TASK:
Search the data for the string "Subtotal" and copy each line in which it appears.

ENTRIES PROVIDED:
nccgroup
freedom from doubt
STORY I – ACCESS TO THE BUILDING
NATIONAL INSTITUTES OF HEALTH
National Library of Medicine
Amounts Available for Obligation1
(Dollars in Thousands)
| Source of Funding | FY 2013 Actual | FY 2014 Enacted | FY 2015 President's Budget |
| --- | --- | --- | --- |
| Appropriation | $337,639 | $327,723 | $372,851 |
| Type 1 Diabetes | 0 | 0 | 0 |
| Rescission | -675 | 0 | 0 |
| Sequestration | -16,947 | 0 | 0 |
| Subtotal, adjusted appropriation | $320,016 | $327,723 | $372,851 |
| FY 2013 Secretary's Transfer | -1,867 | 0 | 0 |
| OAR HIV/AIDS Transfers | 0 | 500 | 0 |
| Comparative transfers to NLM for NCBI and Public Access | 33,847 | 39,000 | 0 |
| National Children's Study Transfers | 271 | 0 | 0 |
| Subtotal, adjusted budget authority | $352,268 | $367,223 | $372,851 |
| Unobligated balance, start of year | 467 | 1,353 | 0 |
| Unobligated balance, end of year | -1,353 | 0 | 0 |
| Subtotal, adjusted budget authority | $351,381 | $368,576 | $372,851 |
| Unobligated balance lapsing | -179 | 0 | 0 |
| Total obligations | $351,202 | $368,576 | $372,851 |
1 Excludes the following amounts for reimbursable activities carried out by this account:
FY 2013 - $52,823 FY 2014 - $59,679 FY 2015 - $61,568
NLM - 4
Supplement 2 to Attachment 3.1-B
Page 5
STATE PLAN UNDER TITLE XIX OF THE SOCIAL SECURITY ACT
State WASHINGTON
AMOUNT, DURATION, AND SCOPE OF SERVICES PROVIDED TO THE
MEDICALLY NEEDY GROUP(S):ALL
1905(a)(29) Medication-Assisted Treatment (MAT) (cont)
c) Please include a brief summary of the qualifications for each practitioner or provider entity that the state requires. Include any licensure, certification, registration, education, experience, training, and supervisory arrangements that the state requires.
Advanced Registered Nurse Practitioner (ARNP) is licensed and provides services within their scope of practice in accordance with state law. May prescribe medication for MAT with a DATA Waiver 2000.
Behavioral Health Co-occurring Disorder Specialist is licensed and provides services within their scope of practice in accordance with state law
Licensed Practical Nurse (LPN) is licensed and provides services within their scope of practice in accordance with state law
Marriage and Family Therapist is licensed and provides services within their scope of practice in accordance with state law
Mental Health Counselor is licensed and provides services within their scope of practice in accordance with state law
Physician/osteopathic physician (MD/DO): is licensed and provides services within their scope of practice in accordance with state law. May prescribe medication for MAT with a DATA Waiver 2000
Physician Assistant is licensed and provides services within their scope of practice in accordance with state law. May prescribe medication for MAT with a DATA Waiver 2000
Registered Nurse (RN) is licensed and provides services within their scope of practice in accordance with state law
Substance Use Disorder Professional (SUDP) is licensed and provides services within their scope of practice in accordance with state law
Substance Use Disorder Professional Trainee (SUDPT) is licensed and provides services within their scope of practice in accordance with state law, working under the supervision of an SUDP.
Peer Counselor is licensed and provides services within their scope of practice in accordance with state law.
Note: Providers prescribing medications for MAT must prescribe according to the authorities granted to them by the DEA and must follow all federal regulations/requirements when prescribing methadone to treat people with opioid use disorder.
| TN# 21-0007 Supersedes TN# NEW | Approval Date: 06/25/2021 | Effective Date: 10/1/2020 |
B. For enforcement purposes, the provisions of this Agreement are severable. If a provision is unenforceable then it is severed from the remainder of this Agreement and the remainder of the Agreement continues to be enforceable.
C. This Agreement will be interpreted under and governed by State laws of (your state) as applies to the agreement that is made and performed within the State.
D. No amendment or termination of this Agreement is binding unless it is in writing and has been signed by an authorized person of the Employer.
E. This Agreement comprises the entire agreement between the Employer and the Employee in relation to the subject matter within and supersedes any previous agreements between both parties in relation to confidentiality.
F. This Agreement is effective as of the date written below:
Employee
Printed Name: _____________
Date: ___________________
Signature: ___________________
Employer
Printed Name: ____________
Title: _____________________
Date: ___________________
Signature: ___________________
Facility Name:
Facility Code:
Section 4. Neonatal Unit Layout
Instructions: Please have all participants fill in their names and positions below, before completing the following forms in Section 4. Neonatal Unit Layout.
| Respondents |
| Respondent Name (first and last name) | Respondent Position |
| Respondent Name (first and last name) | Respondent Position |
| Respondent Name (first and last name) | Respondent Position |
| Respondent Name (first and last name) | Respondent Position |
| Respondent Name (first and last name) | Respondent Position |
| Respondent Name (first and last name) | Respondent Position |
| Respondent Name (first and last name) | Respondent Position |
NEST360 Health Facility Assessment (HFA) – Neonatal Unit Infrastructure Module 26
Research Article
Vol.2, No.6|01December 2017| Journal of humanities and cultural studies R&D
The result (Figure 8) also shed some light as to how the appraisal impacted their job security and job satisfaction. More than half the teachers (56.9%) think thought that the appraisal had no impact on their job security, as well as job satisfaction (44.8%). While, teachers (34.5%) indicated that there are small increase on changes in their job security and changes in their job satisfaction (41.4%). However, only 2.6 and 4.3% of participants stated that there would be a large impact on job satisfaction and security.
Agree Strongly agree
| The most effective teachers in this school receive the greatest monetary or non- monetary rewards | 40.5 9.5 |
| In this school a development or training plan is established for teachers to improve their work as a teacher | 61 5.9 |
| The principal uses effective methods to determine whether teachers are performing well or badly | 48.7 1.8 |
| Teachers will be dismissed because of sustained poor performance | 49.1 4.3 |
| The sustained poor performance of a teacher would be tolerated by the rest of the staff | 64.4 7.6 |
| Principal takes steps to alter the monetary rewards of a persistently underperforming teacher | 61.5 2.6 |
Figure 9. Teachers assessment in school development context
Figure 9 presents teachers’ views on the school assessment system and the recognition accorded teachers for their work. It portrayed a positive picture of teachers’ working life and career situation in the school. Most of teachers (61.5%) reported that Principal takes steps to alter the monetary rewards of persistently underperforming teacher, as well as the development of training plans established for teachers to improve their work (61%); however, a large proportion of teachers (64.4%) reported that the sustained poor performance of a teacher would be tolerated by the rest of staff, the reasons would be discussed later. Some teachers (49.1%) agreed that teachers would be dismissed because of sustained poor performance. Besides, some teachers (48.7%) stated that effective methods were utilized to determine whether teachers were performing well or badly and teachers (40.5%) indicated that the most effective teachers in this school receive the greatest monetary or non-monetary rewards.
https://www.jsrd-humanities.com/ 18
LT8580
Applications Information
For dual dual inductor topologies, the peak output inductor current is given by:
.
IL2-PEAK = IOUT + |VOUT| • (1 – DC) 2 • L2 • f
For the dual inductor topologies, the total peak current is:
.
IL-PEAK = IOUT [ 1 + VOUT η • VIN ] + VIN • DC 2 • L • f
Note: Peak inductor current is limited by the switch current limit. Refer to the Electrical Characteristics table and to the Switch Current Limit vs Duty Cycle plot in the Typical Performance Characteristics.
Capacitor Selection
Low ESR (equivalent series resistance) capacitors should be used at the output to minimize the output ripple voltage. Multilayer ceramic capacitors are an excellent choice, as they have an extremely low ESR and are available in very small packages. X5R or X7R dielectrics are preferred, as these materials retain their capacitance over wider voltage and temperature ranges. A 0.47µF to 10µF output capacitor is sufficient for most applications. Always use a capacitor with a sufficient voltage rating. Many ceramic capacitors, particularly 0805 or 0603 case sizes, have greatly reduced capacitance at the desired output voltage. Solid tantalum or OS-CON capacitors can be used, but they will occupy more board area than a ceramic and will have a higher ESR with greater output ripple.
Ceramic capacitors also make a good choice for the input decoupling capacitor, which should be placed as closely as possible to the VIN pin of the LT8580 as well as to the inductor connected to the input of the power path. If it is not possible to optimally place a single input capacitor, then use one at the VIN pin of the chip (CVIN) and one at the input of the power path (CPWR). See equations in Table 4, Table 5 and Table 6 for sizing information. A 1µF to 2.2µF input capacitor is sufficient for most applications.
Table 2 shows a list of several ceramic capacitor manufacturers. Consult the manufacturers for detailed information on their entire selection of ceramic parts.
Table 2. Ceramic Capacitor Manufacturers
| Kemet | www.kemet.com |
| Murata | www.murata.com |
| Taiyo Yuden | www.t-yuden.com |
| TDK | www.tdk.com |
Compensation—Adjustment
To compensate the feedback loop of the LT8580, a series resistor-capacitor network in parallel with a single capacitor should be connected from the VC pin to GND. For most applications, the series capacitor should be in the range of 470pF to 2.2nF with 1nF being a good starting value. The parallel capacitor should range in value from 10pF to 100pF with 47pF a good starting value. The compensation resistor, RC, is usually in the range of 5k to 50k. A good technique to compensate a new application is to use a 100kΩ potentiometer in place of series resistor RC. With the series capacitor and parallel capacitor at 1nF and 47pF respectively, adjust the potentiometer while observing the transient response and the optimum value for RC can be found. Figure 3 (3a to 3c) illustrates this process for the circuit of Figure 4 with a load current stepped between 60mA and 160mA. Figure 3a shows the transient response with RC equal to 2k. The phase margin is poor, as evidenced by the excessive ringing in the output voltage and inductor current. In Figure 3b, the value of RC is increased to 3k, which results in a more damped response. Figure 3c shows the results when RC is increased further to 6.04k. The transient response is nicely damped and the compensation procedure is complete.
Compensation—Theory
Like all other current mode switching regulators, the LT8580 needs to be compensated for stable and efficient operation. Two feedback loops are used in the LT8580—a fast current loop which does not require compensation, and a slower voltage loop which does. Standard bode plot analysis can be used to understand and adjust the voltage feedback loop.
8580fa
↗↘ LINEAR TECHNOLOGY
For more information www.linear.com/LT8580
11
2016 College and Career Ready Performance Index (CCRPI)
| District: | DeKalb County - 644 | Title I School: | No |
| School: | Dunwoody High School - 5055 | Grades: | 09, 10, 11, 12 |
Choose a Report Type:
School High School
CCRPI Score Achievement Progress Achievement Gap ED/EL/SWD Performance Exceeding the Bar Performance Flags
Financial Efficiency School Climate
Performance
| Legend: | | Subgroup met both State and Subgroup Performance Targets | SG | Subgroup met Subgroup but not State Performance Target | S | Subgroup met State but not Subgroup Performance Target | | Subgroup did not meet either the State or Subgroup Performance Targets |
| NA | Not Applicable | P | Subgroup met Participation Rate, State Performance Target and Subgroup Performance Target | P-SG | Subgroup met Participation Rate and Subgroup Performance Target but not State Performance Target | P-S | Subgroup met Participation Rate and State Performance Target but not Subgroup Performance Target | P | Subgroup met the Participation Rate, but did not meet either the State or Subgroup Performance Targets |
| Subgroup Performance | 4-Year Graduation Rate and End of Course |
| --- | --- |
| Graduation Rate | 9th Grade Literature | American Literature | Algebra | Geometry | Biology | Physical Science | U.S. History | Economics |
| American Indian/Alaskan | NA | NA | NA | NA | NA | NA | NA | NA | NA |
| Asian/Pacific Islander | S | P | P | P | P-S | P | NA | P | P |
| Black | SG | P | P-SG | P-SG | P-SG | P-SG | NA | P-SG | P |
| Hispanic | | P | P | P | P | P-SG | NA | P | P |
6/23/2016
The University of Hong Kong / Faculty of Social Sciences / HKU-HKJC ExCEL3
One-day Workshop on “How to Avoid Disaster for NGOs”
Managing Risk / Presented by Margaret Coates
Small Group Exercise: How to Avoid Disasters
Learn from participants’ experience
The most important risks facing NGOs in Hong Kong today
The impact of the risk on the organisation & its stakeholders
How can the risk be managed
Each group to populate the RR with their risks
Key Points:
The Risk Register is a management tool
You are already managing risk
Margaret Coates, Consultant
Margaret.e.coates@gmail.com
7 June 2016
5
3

RESPONSE:
| Subtotal, adjusted appropriation | $320,016 | $327,723 | $372,851 |
| Subtotal, adjusted budget authority | $352,268 | $367,223 | $372,851 |
| Subtotal, adjusted budget authority | $351,381 | $368,576 | $372,851 |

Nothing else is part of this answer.